Donald Trump didn’t earn too many endorsements from unions during his presidential campaign, but one enthusiastically supported him. The national Fraternal Order of Police (FOP), which boasts more than 330,000 members and is the country’s largest police union, announced in September that it would be backing Trump because he “understands and supports” its priorities. (The organization declined to make a formal endorsement in the 2012 presidential election but in 2008 backed John McCain.) Trump’s rhetoric on safety and law and order seemed to align with the right-leaning union. “Our members believe he will make America safe again,” the group explained when it announced its support. About a week after Election Day, it offered the president-elect a list of its priorities for the first 100 days of his administration.
The policy ideas, released through the union’s official website with little fanfare, includes more than a dozen proposals. Many involve aggressively dismantling the modest reforms suggested by the Obama administration in a 2015 plan called President’s Task Force on 21st Century Policing, such as increasing the use of body cameras nationwide and implementing a national database on police use of force. The FOP also wants Trump to bring back racial profiling in federal agencies by lifting or changing the 2003 ban put in place by the Bush administration. The union suggests he should cut off some or all federal aid to “sanctuary cities” and bring an end to Deferred Action for Childhood Arrivals (DACA), using its database to deport the individuals who had been protected by being included in it. Using police officers to participate in the deportation of undocumented immigrants was an idea Trump suggested in his immigration speech in Phoenix, Arizona, last August.

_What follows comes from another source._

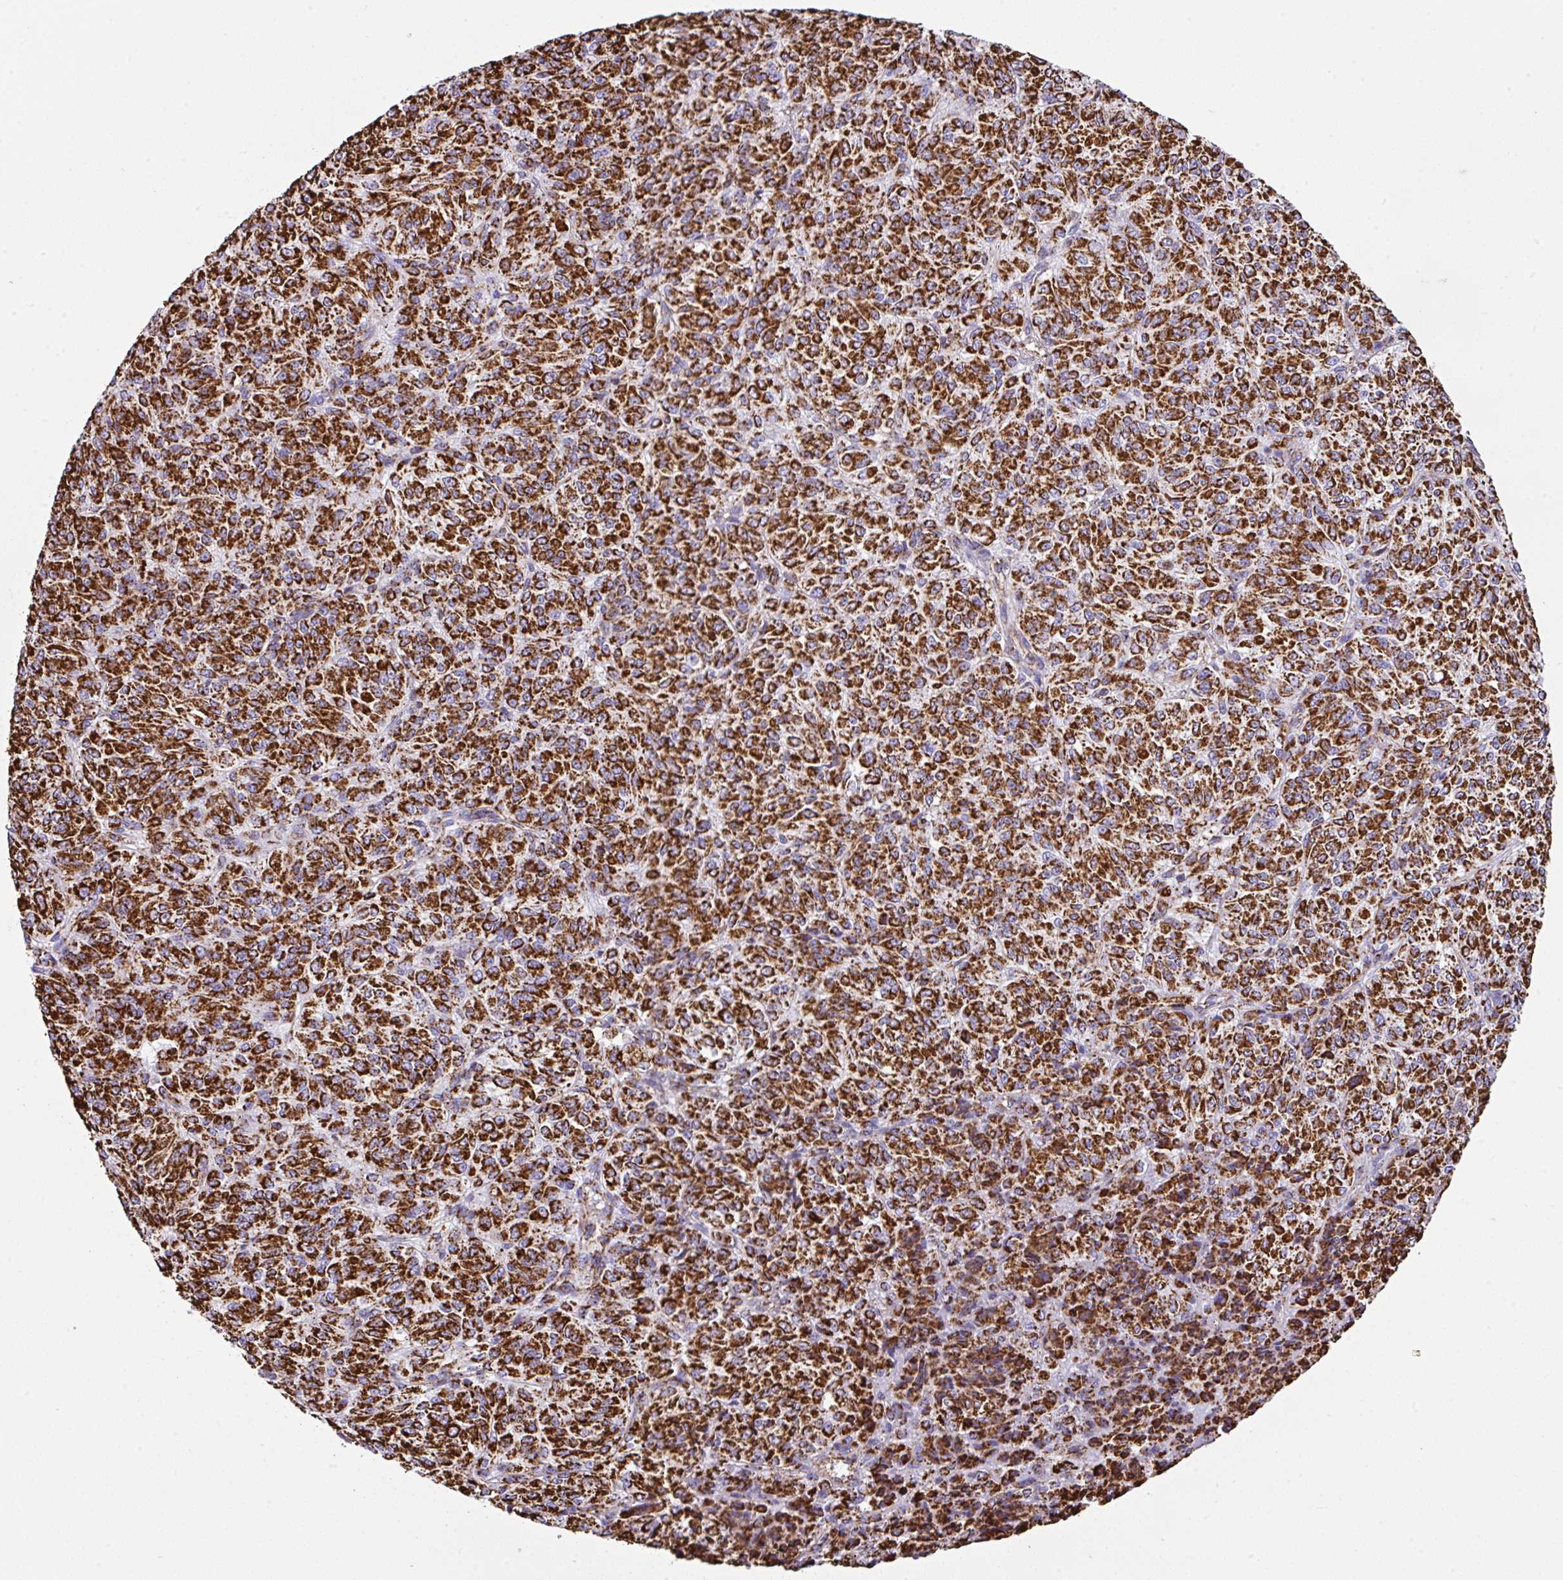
{"staining": {"intensity": "strong", "quantity": ">75%", "location": "cytoplasmic/membranous"}, "tissue": "melanoma", "cell_type": "Tumor cells", "image_type": "cancer", "snomed": [{"axis": "morphology", "description": "Malignant melanoma, Metastatic site"}, {"axis": "topography", "description": "Brain"}], "caption": "Protein expression analysis of human malignant melanoma (metastatic site) reveals strong cytoplasmic/membranous positivity in approximately >75% of tumor cells.", "gene": "ANKRD33B", "patient": {"sex": "female", "age": 56}}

Several large cities have indicated they will not use police officers or relinquish their status as sanctuary cities to help deport immigrants.
The Fraternal Order of Police’s resistance to change and embrace of Trump and his policies is directly at odds with police officers of color and other cops who believe law enforcement agencies need to reform to better serve all Americans. The Blacks in Law Enforcement of America opposed the FOP’s endorsement of Trump, writing, “Is this endorsement the result of a few individuals who may stand to benefit from [a] so-called law and order candidate who knows nothing about the Criminal Justice System and is opposed to necessary reform of the institution?” Civil rights groups have criticized the FOP’s priorities. “The FOP’s agenda for Trump’s first 100 days is abhorrent,” the Advancement Project, a civil rights organization based in Washington, DC, wrote on Twitter. Changing the way police officers serve their communities has been a high priority for many politicians and activists alike and some gains have been made, but if the FOP’s proposals can further influence the Trump administration, police reform may get a lot more difficult.